Hahaha - yes, we always seem to end up in agreement. Any variance in views is probably a function of communication. Written communication does have its weaknesses.

Like you, I reckon all parts of the process are important, as is baker intuition and of course quality of ingredients. And yeah, fortunately, SD is indeed pretty forgiving! If it was a precise science rather than a flexible process with a mystical element, it would be less accessible for most of us, less tantalising, and altogether less enjoyable!

Cheers!
R

 Oh I just have to say something about winemaking.  The key to making great wine is to start out with the best grapes.  The winemaker's job is to keep it from turning to vinegar.  The winemaker can have an impact on how a wine turns out but not as much as people think.  In the industry it is common to hear that the grapes account for 75% to 85% of the way a wine turns out.  I think there is a link there to bread making.  You can't make great bread with bad ingredients.

When I make wine I don't view myself as a winemaker but as being on the anti-vinegar patrol.  Great discussion glad to be able to read other peoples thoughts on these issues.

LeadDog, it may well be correct that "the grapes account for 75% to 85% of the way a wine turns out", but isn't the brillance of the finished tale in that other 15%? And isn't this where the winemaker excels or otherwise?

What makes a great wine classic great? Great grapes, of course, and I would think extraordinary natural conditions, such as the right soil and a special micro-climate on the side of a hill that gets exactly the right amount of sunlight or whatever to bring out the very best in the grapes...but isn't the expertise of the winemaker also vital to the finished product?

To return to Dimitri's violin analogy, a Stradivarius in the hands of an amateur violinist is probably going to sound pretty good, but only a virtuoso like Yehudi Menuhin is going to be able to truly conjure the magic out of the instrument.

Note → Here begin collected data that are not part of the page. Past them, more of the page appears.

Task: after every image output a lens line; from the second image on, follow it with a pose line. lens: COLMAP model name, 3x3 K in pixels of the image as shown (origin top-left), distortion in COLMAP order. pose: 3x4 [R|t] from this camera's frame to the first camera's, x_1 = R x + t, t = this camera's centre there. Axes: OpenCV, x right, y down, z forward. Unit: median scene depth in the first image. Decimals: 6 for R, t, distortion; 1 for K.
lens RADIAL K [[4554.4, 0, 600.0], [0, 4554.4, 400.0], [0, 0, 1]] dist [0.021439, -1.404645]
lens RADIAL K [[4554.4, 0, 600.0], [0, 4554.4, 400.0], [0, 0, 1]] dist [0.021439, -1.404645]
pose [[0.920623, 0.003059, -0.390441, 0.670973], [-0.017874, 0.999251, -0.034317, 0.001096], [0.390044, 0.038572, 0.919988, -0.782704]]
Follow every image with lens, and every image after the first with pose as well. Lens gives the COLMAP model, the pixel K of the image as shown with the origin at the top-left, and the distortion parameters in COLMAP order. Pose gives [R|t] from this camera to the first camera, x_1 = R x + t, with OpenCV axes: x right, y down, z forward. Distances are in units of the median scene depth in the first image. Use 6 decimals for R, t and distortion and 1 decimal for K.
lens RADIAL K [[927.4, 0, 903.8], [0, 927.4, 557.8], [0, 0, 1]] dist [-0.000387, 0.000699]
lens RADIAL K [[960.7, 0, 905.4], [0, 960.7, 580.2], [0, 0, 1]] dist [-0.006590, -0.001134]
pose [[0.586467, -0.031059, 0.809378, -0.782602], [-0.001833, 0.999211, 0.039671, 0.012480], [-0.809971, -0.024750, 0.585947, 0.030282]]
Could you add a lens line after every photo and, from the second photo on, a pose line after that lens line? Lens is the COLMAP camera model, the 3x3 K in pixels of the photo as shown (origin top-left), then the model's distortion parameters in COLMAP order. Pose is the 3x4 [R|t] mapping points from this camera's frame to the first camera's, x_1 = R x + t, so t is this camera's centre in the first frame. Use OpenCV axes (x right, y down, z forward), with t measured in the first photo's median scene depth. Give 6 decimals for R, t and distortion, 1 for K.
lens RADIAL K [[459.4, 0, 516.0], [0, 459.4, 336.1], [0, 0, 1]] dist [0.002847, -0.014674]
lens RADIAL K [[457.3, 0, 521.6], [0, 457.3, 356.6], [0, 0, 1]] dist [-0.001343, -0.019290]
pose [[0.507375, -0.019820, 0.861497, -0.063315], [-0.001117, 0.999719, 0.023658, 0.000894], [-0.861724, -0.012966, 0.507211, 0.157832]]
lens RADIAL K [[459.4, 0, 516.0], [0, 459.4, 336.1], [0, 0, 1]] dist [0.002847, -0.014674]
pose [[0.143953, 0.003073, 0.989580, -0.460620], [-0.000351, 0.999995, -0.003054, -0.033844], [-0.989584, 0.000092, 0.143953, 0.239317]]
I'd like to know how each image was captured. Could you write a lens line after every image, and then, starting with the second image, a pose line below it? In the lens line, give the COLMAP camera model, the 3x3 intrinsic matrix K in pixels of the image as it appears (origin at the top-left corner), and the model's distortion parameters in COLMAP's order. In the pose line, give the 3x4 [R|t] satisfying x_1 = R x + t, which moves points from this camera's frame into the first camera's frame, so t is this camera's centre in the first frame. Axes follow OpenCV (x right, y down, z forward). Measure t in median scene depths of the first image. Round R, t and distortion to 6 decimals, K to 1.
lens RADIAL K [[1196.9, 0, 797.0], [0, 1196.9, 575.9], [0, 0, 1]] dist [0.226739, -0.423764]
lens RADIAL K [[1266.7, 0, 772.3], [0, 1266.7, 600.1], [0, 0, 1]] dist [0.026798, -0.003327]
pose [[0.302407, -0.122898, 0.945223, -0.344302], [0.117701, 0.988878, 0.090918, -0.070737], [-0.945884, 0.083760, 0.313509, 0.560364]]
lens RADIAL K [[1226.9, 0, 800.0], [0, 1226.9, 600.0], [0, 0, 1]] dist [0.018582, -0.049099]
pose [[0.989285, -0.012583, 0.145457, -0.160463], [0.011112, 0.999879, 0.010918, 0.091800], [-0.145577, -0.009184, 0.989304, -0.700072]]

 In my opinion there are some really great wines made by ordinary winemakers because they have good grapes to start with.  Also in my opinion there are very few outstanding winemakers that can make the magic happen to a wine that will take it above and beyond what an ordinary winemaker will have done.  So yes there are some great winemakers but not as many as you think.  There are to many winemakers that will say the wines really just make themselves.  The real skill of the winemaker is being able to handle problem batches of wines and keep them so that they can be sold to market as wine and not vinegar.  Have you ever noticed some wineries sell vinegar?

I'm not one of those who thinks there are a lot of good winemakers around. As with anything, mediocrity rules, and the extreme exceptions - both good and bad - are at the tapering outer ends of the bell curve. Yehudi Menuhins only come along once in a while!

To be honest, I think Australia does good cheap-end and mid-range wines extremely well, and in my experience there are not many instances of 'vinegar' here unless you get a corked bottle or are buying wino swill under $5 (and even at that low price, there are plenty of palatable ones around...especially in cleanskins, where you can score some outstanding bargains).

But to clarify, you're not saying that the legendary acclaimed winemakers are just lucky enough to be working with top quality grapes? I'm not a winemaker as you are, and know little about the details of the process - perhaps the role of the winemaker is far more passive than I imagine?

 Yes some legendary winemakers are honest enough to tell the grower that it is the grapes that make the wine great.  There are bidding wars over the grapes of the top vineyards because the wineries know that they can make great wines from those grapes.

I have had the honor to work with a winemaker that could do the magic with the wine but he still gave lots of credit to the vineyards and the grapes.

When I said vinegar I meant vinegar.  The bottles have right on the label red wine vinegar and it doesn't sell for as much as a bottle of wine.  Other wineries sell their bad wine to distilleries to be made into high proof alcohol.  The role of the winemaker can be very passive when it comes to the wine but they do have a lot of other duties that are very important and keep them busy.